Records excerpted from a collection:

== == ==

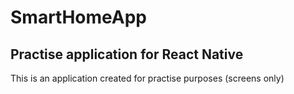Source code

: # SmartHomeApp


## Practise application for React Native

This is an application created for practise purposes (screens only)
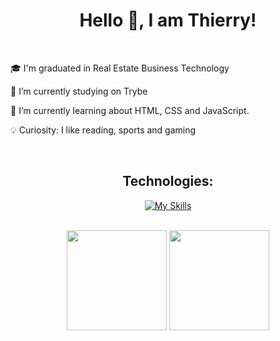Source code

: <h1 align="center">Hello 👋, I am Thierry!</h1>
<br>

   🎓 I'm graduated in Real Estate Business Technology 
    
   🚀 I’m currently studying on Trybe
    
   📝 I’m currently learning about HTML, CSS and JavaScript.
    
   💡 Curiosity: I like reading, sports and gaming

<br>
<h2 align="center">Technologies:</h2>

<div align="center">

  [![My Skills](https://skillicons.dev/icons?i=html,css,js,react,nodejs,jest,git,figma,vscode)](https://skillicons.dev)
  
</div> 
<br>

<div align="center">
<img height="160px" src="https://github-readme-stats.vercel.app/api?username=thierrydrmv&show_icons=true&theme=highcontrast">
<img height="160px" src="https://github-readme-stats.vercel.app/api/top-langs/?username=thierrydrmv&layout=compact&theme=highcontrast">
</div>
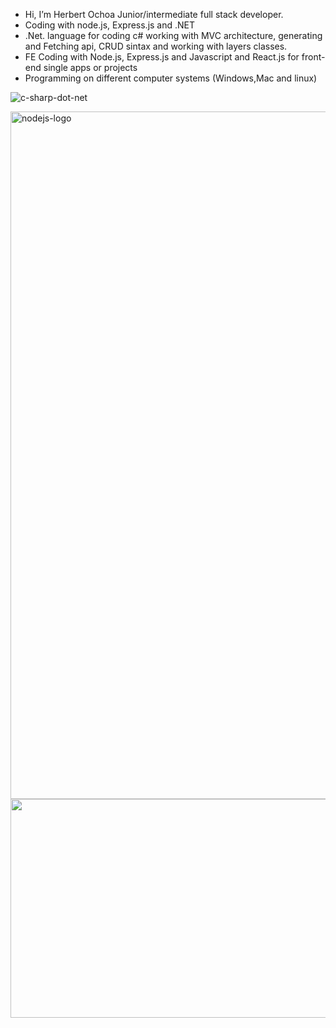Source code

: -  Hi, I’m Herbert Ochoa Junior/intermediate full stack developer.
-  Coding with node.js, Express.js and .NET
-  .Net. language for coding c# working with MVC architecture, generating and Fetching api, CRUD sintax and working with layers classes.
- FE Coding with Node.js, Express.js and Javascript and React.js for front-end single apps or projects
-  Programming on different computer systems (Windows,Mac and linux)   
  
![c-sharp-dot-net](https://user-images.githubusercontent.com/30585588/210034490-c5f94f4e-ac5c-483b-8fb8-970e75dd0259.png)

<img heigth="350" width="1100" alt="nodejs-logo" src="https://github.com/Herbert-sv/Herbert-sv/assets/30585588/dc454aaa-c2af-40c7-a1dc-47be62cdf00f">

<img height="350" width="1100" src="https://github.com/Herbert-sv/Herbert-sv/assets/30585588/b9936fc1-0b6e-4f49-9d3b-0a69c4298f08">
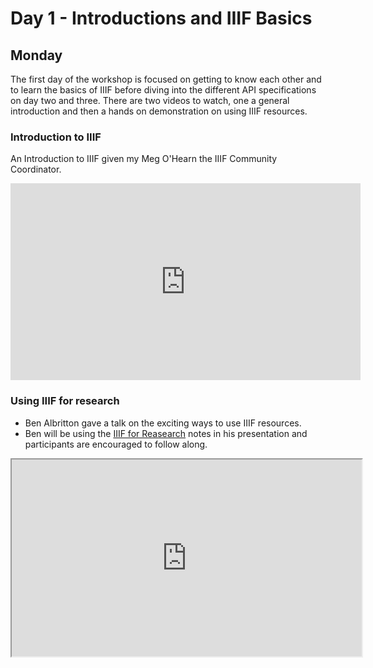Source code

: # Day 1 - Introductions and IIIF Basics
## Monday 

The first day of the workshop is focused on getting to know each other and to learn the basics of IIIF before diving into the different API specifications on day two and three. There are two videos to watch, one a general introduction and then a hands on demonstration on using IIIF resources. 

### Introduction to IIIF
An Introduction to IIIF given my Meg O'Hearn the IIIF Community Coordinator. 

<iframe width="560" height="315" src="https://www.youtube-nocookie.com/embed/wVjrqsqzwNI" frameborder="0" allow="accelerometer; autoplay; encrypted-media; gyroscope; picture-in-picture" allowfullscreen></iframe>

### Using IIIF for research
 - Ben Albritton gave a talk on the exciting ways to use IIIF resources.
 - Ben will be using the [IIIF for Reasearch](IIIFforResearch.md) notes in his presentation and participants are encouraged to follow along.

 <iframe width="560" height="315" src="https://www.youtube-nocookie.com/embed/uTZD0a4ofno" frameborder="1" allow="accelerometer; autoplay; encrypted-media; gyroscope; picture-in-picture" allowfullscreen></iframe>
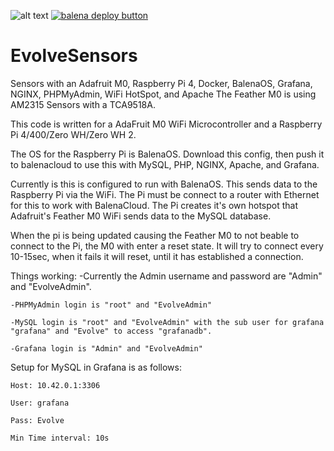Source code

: ![alt text](https://github.com/moondisco/SensorsEvolve/blob/main/EVOLVE-Logo.png)
[![balena deploy button](https://www.balena.io/deploy.svg)](https://dashboard.balena-cloud.com/deploy?repoUrl=https://github.com/moondisco/SensorsEvolve>)

# EvolveSensors
Sensors with an Adafruit M0, Raspberry Pi 4, Docker, BalenaOS, Grafana, NGINX, PHPMyAdmin, WiFi HotSpot, and Apache
The Feather M0 is using AM2315 Sensors with a TCA9518A.

This code is written for a AdaFruit M0 WiFi Microcontroller and a Raspberry Pi 4/400/Zero WH/Zero WH 2.

The OS for the Raspberry Pi is BalenaOS. Download this config, then push it to balenacloud to use this with MySQL, PHP, NGINX, Apache, and Grafana.

Currently is this is configured to run with BalenaOS. This sends data to the Raspberry Pi via the WiFi.
The Pi must be connect to a router with Ethernet for this to work with BalenaCloud.
The Pi creates it's own hotspot that Adafruit's Feather M0 WiFi sends data to the MySQL database.

When the pi is being updated causing the Feather M0 to not beable to connect to the Pi, the M0 with enter a reset state.
It will try to connect every 10-15sec, when it fails it will reset, until it has established a connection.

Things working:
    -Currently the Admin username and password are "Admin" and "EvolveAdmin".

    -PHPMyAdmin login is "root" and "EvolveAdmin"

    -MySQL login is "root" and "EvolveAdmin" with the sub user for grafana "grafana" and "Evolve" to access "grafanadb".

    -Grafana login is "Admin" and "EvolveAdmin"

Setup for MySQL in Grafana is as follows:

    Host: 10.42.0.1:3306

    User: grafana

    Pass: Evolve

    Min Time interval: 10s
    
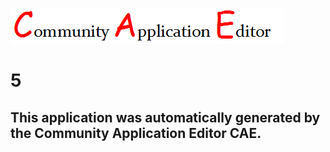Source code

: ![CAE](https://github.com/CAETESTRWTH/CAE-Deployment-Temp/blob/master/img/logo.png)  

5
===================


This application was automatically generated by the Community Application Editor CAE.  
---------------
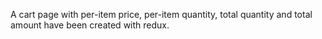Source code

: A cart page with per-item price, per-item quantity, total quantity and total amount have been created with redux.

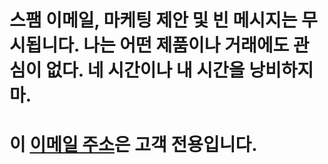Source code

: # 스팸 이메일, 마케팅 제안 및 빈 메시지는 무시됩니다. 나는 어떤 제품이나 거래에도 관심이 없다. 네 시간이나 내 시간을 낭비하지 마.
# 이 [이메일 주소](mailto:cuscuta-comenzado.0p@icloud.com)은 고객 전용입니다.
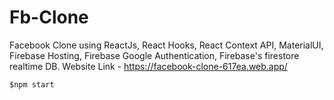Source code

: # Fb-Clone
Facebook Clone using  ReactJs, React Hooks, React Context API, MaterialUI, Firebase Hosting, Firebase Google Authentication, Firebase's firestore realtime DB.
 Website Link - https://facebook-clone-617ea.web.app/


`$npm start`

== == ==

Work item:
Give back all of the entries above exactly, with the pictures excluded.

Response:
Source code

: # SmartHomeApp


## Practise application for React Native

This is an application created for practise purposes (screens only)
Source code

: <h1 align="center">Hello 👋, I am Thierry!</h1>
<br>

   🎓 I'm graduated in Real Estate Business Technology 
    
   🚀 I’m currently studying on Trybe
    
   📝 I’m currently learning about HTML, CSS and JavaScript.
    
   💡 Curiosity: I like reading, sports and gaming

<br>
<h2 align="center">Technologies:</h2>

<div align="center">

  [![My Skills](https://skillicons.dev/icons?i=html,css,js,react,nodejs,jest,git,figma,vscode)](https://skillicons.dev)
  
</div> 
<br>

<div align="center">
<img height="160px" src="https://github-readme-stats.vercel.app/api?username=thierrydrmv&show_icons=true&theme=highcontrast">
<img height="160px" src="https://github-readme-stats.vercel.app/api/top-langs/?username=thierrydrmv&layout=compact&theme=highcontrast">
</div>
Source code

: -  Hi, I’m Herbert Ochoa Junior/intermediate full stack developer.
-  Coding with node.js, Express.js and .NET
-  .Net. language for coding c# working with MVC architecture, generating and Fetching api, CRUD sintax and working with layers classes.
- FE Coding with Node.js, Express.js and Javascript and React.js for front-end single apps or projects
-  Programming on different computer systems (Windows,Mac and linux)   
  
![c-sharp-dot-net](https://user-images.githubusercontent.com/30585588/210034490-c5f94f4e-ac5c-483b-8fb8-970e75dd0259.png)

<img heigth="350" width="1100" alt="nodejs-logo" src="https://github.com/Herbert-sv/Herbert-sv/assets/30585588/dc454aaa-c2af-40c7-a1dc-47be62cdf00f">

<img height="350" width="1100" src="https://github.com/Herbert-sv/Herbert-sv/assets/30585588/b9936fc1-0b6e-4f49-9d3b-0a69c4298f08">
Source code

: # Day 1 - Introductions and IIIF Basics
## Monday 

The first day of the workshop is focused on getting to know each other and to learn the basics of IIIF before diving into the different API specifications on day two and three. There are two videos to watch, one a general introduction and then a hands on demonstration on using IIIF resources. 

### Introduction to IIIF
An Introduction to IIIF given my Meg O'Hearn the IIIF Community Coordinator. 

<iframe width="560" height="315" src="https://www.youtube-nocookie.com/embed/wVjrqsqzwNI" frameborder="0" allow="accelerometer; autoplay; encrypted-media; gyroscope; picture-in-picture" allowfullscreen></iframe>

### Using IIIF for research
 - Ben Albritton gave a talk on the exciting ways to use IIIF resources.
 - Ben will be using the [IIIF for Reasearch](IIIFforResearch.md) notes in his presentation and participants are encouraged to follow along.

 <iframe width="560" height="315" src="https://www.youtube-nocookie.com/embed/uTZD0a4ofno" frameborder="1" allow="accelerometer; autoplay; encrypted-media; gyroscope; picture-in-picture" allowfullscreen></iframe>
Source code

: ![alt text](https://github.com/moondisco/SensorsEvolve/blob/main/EVOLVE-Logo.png)
[![balena deploy button](https://www.balena.io/deploy.svg)](https://dashboard.balena-cloud.com/deploy?repoUrl=https://github.com/moondisco/SensorsEvolve>)

# EvolveSensors
Sensors with an Adafruit M0, Raspberry Pi 4, Docker, BalenaOS, Grafana, NGINX, PHPMyAdmin, WiFi HotSpot, and Apache
The Feather M0 is using AM2315 Sensors with a TCA9518A.

This code is written for a AdaFruit M0 WiFi Microcontroller and a Raspberry Pi 4/400/Zero WH/Zero WH 2.

The OS for the Raspberry Pi is BalenaOS. Download this config, then push it to balenacloud to use this with MySQL, PHP, NGINX, Apache, and Grafana.

Currently is this is configured to run with BalenaOS. This sends data to the Raspberry Pi via the WiFi.
The Pi must be connect to a router with Ethernet for this to work with BalenaCloud.
The Pi creates it's own hotspot that Adafruit's Feather M0 WiFi sends data to the MySQL database.

When the pi is being updated causing the Feather M0 to not beable to connect to the Pi, the M0 with enter a reset state.
It will try to connect every 10-15sec, when it fails it will reset, until it has established a connection.

Things working:
    -Currently the Admin username and password are "Admin" and "EvolveAdmin".

    -PHPMyAdmin login is "root" and "EvolveAdmin"

    -MySQL login is "root" and "EvolveAdmin" with the sub user for grafana "grafana" and "Evolve" to access "grafanadb".

    -Grafana login is "Admin" and "EvolveAdmin"

Setup for MySQL in Grafana is as follows:

    Host: 10.42.0.1:3306

    User: grafana

    Pass: Evolve

    Min Time interval: 10s
    
Source code

: ![CAE](https://github.com/CAETESTRWTH/CAE-Deployment-Temp/blob/master/img/logo.png)  

5
===================


This application was automatically generated by the Community Application Editor CAE.  
---------------
Source code

: A cart page with per-item price, per-item quantity, total quantity and total amount have been created with redux.

Source code

: # 스팸 이메일, 마케팅 제안 및 빈 메시지는 무시됩니다. 나는 어떤 제품이나 거래에도 관심이 없다. 네 시간이나 내 시간을 낭비하지 마.
# 이 [이메일 주소](mailto:cuscuta-comenzado.0p@icloud.com)은 고객 전용입니다.
Source code

: # Fb-Clone
Facebook Clone using  ReactJs, React Hooks, React Context API, MaterialUI, Firebase Hosting, Firebase Google Authentication, Firebase's firestore realtime DB.
 Website Link - https://facebook-clone-617ea.web.app/


`$npm start`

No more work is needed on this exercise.